### What you need to do
• 1. Reproduce the stretch of the machine shop article from "The process did" through "retool the design.".
• 2. Pick up the article on MIT's Central Machine Shop where it stops and write what comes next.

== Document extract ==

At the other end of the size spectrum, the shop built a series of flumes for Professor Heidi Nepf in the Department of Civil and Environmental Engineering, ranging in size from table-top flumes used for training students that could be broken down and stored away, up to room-length flumes with features such as wave-makers. The shop staff not only had to design a recirculating flume so that it could be moved between a temporary lab and its permanent home, but also discover a mechanism that prevented the sand inside from infiltrating and breaking its motor.
To carry out these projects, the Central Machine Shop is equipped with the basic tools found in any machine shop: mills, lathes, grinders, and welding equipment. But the shop’s staff sets it apart, bringing decades of experience to each job, as well as a great deal of skill, ingenuity, and determination to see projects through to completion.
“Our staff is made up of highly skilled designers, machinists, welders and fabricators, all with their unique skill set,” says shop supervisor Andy Gallant. “This allows us to cover almost anything that is brought our way (within equipment capabilities). The staff are skilled craftsmen who take pride in their work and are all happy to work closely with the MIT community in creating their parts.”
Drawing toward discovery
Transforming Lu’s CAD drawing into a real photonic crystal would prove a true test of the shop staff’s skill, ingenuity and, especially, their patience.
The problem lay in the crystal’s intricate and delicate structure. While one gyroid could be machined with relative ease, Lu’s crystal is composed of two gyroids that do not touch at any point, and yet are interwoven in such a way that they must be constructed together. The 3-D printing machines could easily produce the structure, but not using the high-performance ceramic required. Various 3-D machining tools could theoretically produce the shape precisely enough to produce a Weyl point, but only with so much time and labor as to make the project unfeasible.
But in collaboration with Andy Gallant, the shop’s supervisor, Lu was able to rework his CAD drawing so that the shop could produce the photonic crystal. Lu identified the one possible way he could slice the crystal into stacking slabs, yet preserve the characteristics that were needed to produce the Weyl point. The shop could now produce the crystal through a series of 2-D drilling operations.
Gallant then rebuilt Lu’s new CAD drawing himself, so that he could understand each move of the drill in the process and communicate it to his machinist. They would have to produce at least 20 12-inch-square plates in all, each drilled with a grid of holes. Each hole required three separate drilling operations at different angles, followed by additional finishing work. Each plate would require nearly 1,000 operations altogether, each of them perfect.
The process did not go smoothly at first. The high-performance ceramic was so brittle, either the plate would shatter or the drill would break. Lu first worked with his supplier to figure out that shortening the cure time would soften the plates enough to drill, and then Lu worked with the Central Machine Shop to test plates of different cure levels to find the right balance of performance and pliability. Once the shop started producing complete plates with the modified material, Lu took each plate back to the lab to test it, and then work with the shop to retool the design.

===
== Dataset content ==

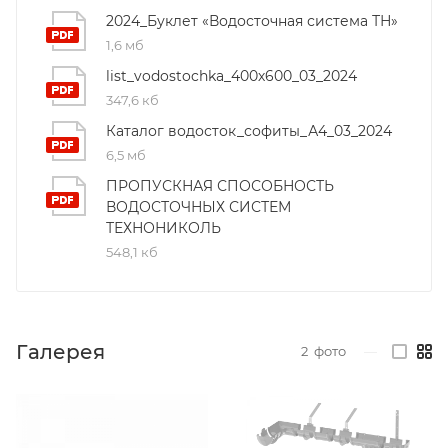
2024_Буклет «Водосточная система ТН»
1,6 мб
list_vodostochka_400х600_03_2024
347,6 кб
Каталог водосток_софиты_А4_03_2024
6,5 мб
ПРОПУСКНАЯ СПОСОБНОСТЬ
ВОДОСТОЧНЫХ СИСТЕМ
ТЕХНОНИКОЛЬ
548,1 кб
Галерея
2
фото
—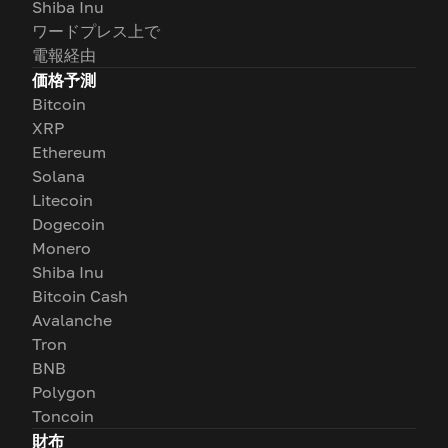
Shiba Inu
ワードプレス上で
電報経由
価格予測
Bitcoin
XRP
Ethereum
Solana
Litecoin
Dogecoin
Monero
Shiba Inu
Bitcoin Cash
Avalanche
Tron
BNB
Polygon
Toncoin
財布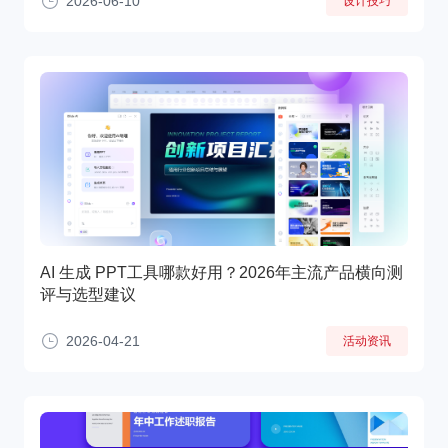
2026-06-10
设计技巧
AI 生成 PPT工具哪款好用？2026年主流产品横向测
评与选型建议
2026-04-21
活动资讯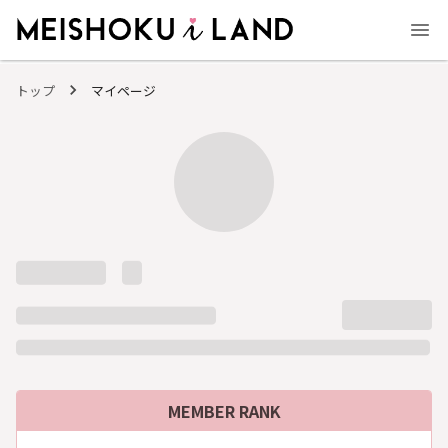
MEISHOKU i LAND - 明色化粧品公式ファンコミュニティサイト
トップ
マイページ
MEMBER RANK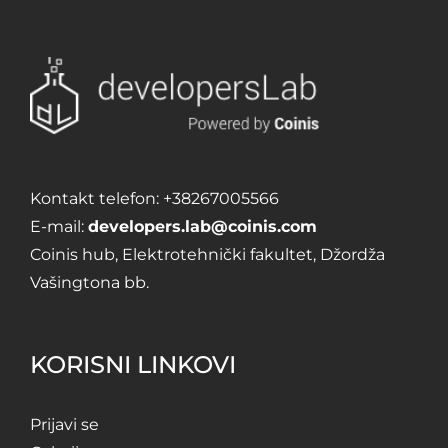
Kontakt telefon:
+38267005566
E-mail:
developers.lab@coinis.com
Coinis hub, Elektrotehnički fakultet, Džordža
Vašingtona bb.
KORISNI LINKOVI
Prijavi se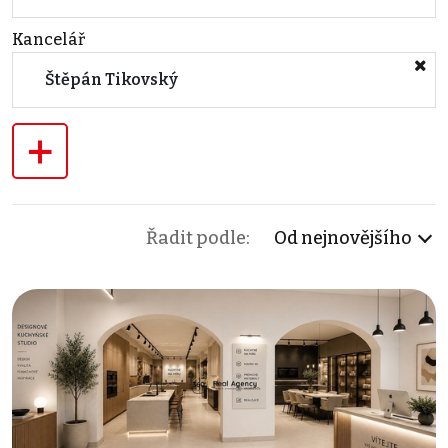
Kancelář
Štěpán Tikovský
+
Řadit podle:
Od nejnovějšího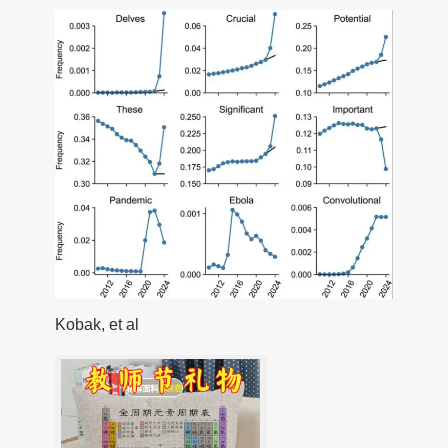
Kobak, et al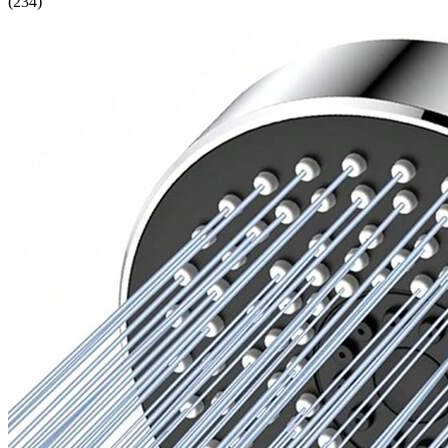
(
234
)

===

### Exercise answers
• 1.
The process did not go smoothly at first. The high-performance ceramic was so brittle, either the plate would shatter or the drill would break. Lu first worked with his supplier to figure out that shortening the cure time would soften the plates enough to drill, and then Lu worked with the Central Machine Shop to test plates of different cure levels to find the right balance of performance and pliability. Once the shop started producing complete plates with the modified material, Lu took each plate back to the lab to test it, and then work with the shop to retool the design.

• 2.
The shop would drill about 40 perfect plates over the course of a year before Lu finally had a working photonic crystal. But the long effort was well worth it: Lu could run the experiment that would at last detect the Weyl point, 86 years after it was first theorized.
“This project was not possible without the Machine Shop’s help,” Lu emphasizes. “It was fully enabled by [the staff's] patience and skill, and by their willingness to work with us for such a long period of time.”
Making ideas happen
The Central Machine Shop started life as the machine shop for the Laboratory of Nuclear Science (LNS). Continuing under LNS management, the shop opened its doors to all members of the MIT community, whether they are a student, staff member, postdoc, or faculty member. For a fee based on hours worked, shop personnel will work in consultation with shop users from start to finish, beginning with a rough idea or sketch, through the refinement of the design, to the completion of a finished, working product.
“One of the things that makes the MIT Central Machine Shop unique is the ability of the machine shop staff to work closely with the students or customers to make sure that all the parts are made correctly,” Gallant says. “If we have any questions, they can come right down and discuss the issues directly with the staff person working on their project. We are also very flexible in making changes to the design on the fly, which happens frequently.”
The Central Machine Shop staff take great pride and enjoyment in guiding MIT community members through this process.
“The best part of my job is taking a blank piece of material and turning into something that someone can use,” said Ernie Johnson, the machinist who worked on Lu’s gyroid slabs. “People really appreciate it when you can take their idea and make it happen for them.”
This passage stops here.